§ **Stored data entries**
◇ ◇ ◇ ◇ ◇ ◇ ◇

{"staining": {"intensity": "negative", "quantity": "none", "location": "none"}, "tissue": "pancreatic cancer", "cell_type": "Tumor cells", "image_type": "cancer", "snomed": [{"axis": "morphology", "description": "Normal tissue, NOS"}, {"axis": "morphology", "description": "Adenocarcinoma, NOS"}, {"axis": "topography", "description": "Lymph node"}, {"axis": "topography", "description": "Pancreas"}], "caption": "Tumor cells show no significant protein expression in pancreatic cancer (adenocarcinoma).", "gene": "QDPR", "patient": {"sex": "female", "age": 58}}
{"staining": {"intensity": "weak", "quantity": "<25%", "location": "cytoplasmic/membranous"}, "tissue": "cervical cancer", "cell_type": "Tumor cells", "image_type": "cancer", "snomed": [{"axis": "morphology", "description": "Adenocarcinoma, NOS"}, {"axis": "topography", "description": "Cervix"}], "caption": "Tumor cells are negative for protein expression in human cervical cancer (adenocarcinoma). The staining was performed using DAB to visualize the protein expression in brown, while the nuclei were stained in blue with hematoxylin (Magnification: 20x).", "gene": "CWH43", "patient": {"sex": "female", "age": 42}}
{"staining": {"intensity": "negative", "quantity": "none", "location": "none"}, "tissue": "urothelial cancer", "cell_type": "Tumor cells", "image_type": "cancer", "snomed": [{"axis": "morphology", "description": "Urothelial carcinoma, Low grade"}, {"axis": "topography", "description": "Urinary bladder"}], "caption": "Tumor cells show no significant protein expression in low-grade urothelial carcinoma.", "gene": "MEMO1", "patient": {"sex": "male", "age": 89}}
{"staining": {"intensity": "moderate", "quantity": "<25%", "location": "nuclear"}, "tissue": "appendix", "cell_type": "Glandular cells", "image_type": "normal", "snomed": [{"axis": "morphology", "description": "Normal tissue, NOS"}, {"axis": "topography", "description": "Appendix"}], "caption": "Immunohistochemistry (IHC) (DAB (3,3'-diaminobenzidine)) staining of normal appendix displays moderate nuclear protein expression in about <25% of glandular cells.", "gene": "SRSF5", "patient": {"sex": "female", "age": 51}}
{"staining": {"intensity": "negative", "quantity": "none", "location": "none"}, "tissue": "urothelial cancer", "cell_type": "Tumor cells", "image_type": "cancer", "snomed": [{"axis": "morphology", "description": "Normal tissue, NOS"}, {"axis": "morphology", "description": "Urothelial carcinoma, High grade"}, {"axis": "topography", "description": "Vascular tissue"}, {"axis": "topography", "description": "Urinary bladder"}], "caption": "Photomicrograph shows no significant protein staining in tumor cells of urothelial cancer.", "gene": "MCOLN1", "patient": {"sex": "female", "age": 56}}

◇ ◇ ◇ ◇ ◇ ◇ ◇

§ **Your goal**
Your answer should consist only of the lines from the one that holds "(IHC) (DAB (3,3'-diaminobenzidine))" to the end of the entries above, both ends included, each repeated exactly.

§ **Result of the task**
{"staining": {"intensity": "moderate", "quantity": "<25%", "location": "nuclear"}, "tissue": "appendix", "cell_type": "Glandular cells", "image_type": "normal", "snomed": [{"axis": "morphology", "description": "Normal tissue, NOS"}, {"axis": "topography", "description": "Appendix"}], "caption": "Immunohistochemistry (IHC) (DAB (3,3'-diaminobenzidine)) staining of normal appendix displays moderate nuclear protein expression in about <25% of glandular cells.", "gene": "SRSF5", "patient": {"sex": "female", "age": 51}}
{"staining": {"intensity": "negative", "quantity": "none", "location": "none"}, "tissue": "urothelial cancer", "cell_type": "Tumor cells", "image_type": "cancer", "snomed": [{"axis": "morphology", "description": "Normal tissue, NOS"}, {"axis": "morphology", "description": "Urothelial carcinoma, High grade"}, {"axis": "topography", "description": "Vascular tissue"}, {"axis": "topography", "description": "Urinary bladder"}], "caption": "Photomicrograph shows no significant protein staining in tumor cells of urothelial cancer.", "gene": "MCOLN1", "patient": {"sex": "female", "age": 56}}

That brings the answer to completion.